* **Reading passage**:
____________

0

I'm learning how to use SIMD instructions using C and I want to compare code using SIMD to code without. Does anyone have a testing template that accurately identifies the expected speedup of SIMD code versus standard code?

Specifically I've noticed the following approximate performance times with specific configurations:

SIMD first, single run:
SIMD: 0.15 s
standard: 0.35 s

SIMD first, standard second, repeated 10x:
SIMD: 0.15 s - first run, 0.05 s on subsequent runs
standard: 0.35 s - first run, 0.34 on subsequent runs

standard first, SIMD second, repeated 10x:
standard: 0.45 s - first run, 0.35 s on subsequent runs
SIMD: 0.05 s - first run, 0.05 s on subsequent runs

The code example is running through a dataset of 1e8 values of type uint16_t. Data allocation and initialization is outside the loop. If I allocate the data inside the repetition loop the loops all have the same timing. If I do this before the SIMD and standard sections, rather than just before whichever comes first, I get the larger times for both:

standard: 0.45 s
SIMD: 0.15 s

So why is data allocation causing such time differences? What is the real speedup?

Link to code: https://gist.github.com/JimHokanson/55ce2e5cac75d7df6dc24dadf383e68f

I'm testing on a Early 2016 Macbook with a m3 processor ...

____________

* **Job A**: Please copy the SIMD benchmarking post from "standard first, SIMD" up to and including "the real speedup?", swapping "standard" for "scalar".
* **Job B**: Resume the SIMD benchmarking post after its last sentence.

* **Data records**:

____________

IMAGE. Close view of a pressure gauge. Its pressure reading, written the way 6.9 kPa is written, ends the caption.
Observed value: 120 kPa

____________

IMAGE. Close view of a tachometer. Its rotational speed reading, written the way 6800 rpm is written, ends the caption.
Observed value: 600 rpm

____________

* **Response box A**:
scalar first, SIMD second, repeated 10x:
scalar: 0.45 s - first run, 0.35 s on subsequent runs
SIMD: 0.05 s - first run, 0.05 s on subsequent runs

The code example is running through a dataset of 1e8 values of type uint16_t. Data allocation and initialization is outside the loop. If I allocate the data inside the repetition loop the loops all have the same timing. If I do this before the SIMD and scalar sections, rather than just before whichever comes first, I get the larger times for both:

scalar: 0.45 s
SIMD: 0.15 s

So why is data allocation causing such time differences? What is the real speedup?

* **Response box B**:
Jimbo
  • 2,886
  • 2
  • 29
  • 45
  • So, it turns out most of my issue was with the use of calloc! I'm not sure of the source but I'm pretty sure I've seen somewhere that the operating system can do some pretty fancy things with calloc. If I run through the loop and assign all values to 0 the difference in timing goes back to 0.35s for the standard approach and 0.05 seconds for the SIMD approach. I think this is representative of the real world use case where my array has been initialized (completely, i.e. every value explicitly set). – Jimbo Nov 11 '17 at 03:28
  • **Update:** This also occurs for malloc. So is this something with the operating system or some strange caching effect with the processor? – Jimbo Nov 11 '17 at 03:28
  • 1
    Without seeing how you're testing all I can do is guess, but it sounds like you were testing your allocation code as well as whatever operation you were trying to speed up. It's also possible that even if you weren't, the memory you allocated had not been touched so accessing it caused a page fault as it was swapped in or mapped. It would be best to include your actual testing code for a real answer. – Retired Ninja Nov 11 '17 at 03:32
  • I posted a gist online. I increased the memory allocation even higher (1e9 samples) and the same trend holds. – Jimbo Nov 11 '17 at 04:03
  • 2
    If malloc or calloc and only read it, all the pages can be copy-on-write mapped to the same physical zero page, so you get L1D cache hits. Your question is not very clear about your access patterns. Or about what hardware you're testing on. – Peter Cordes Nov 11 '17 at 04:03

1 Answers1

0

So it appears that the issue is likely just a failure to actually initialize the memory as expected. I had thought it might be something specific to SIMD testing, not just C in general.

So the proper approach for proper memory initialization is something like the following:

data = malloc(1e8);
//- Do a loop to initialize data (previously memset to 0 but it was suggested that this may be optimized away)
//- Do SIMD comparison vs standard approach - loop and average results

Optimization Settings: In addition, remember to enable optimizations when trying to compete against std lib assembly code! See: why is strchr twice as fast as my simd code The basic gist is that I was comparing SIMD to standard library code with very nicely optimized assembly. Without optimization the SIMD code was too slow but after optimization the results were more reasonable.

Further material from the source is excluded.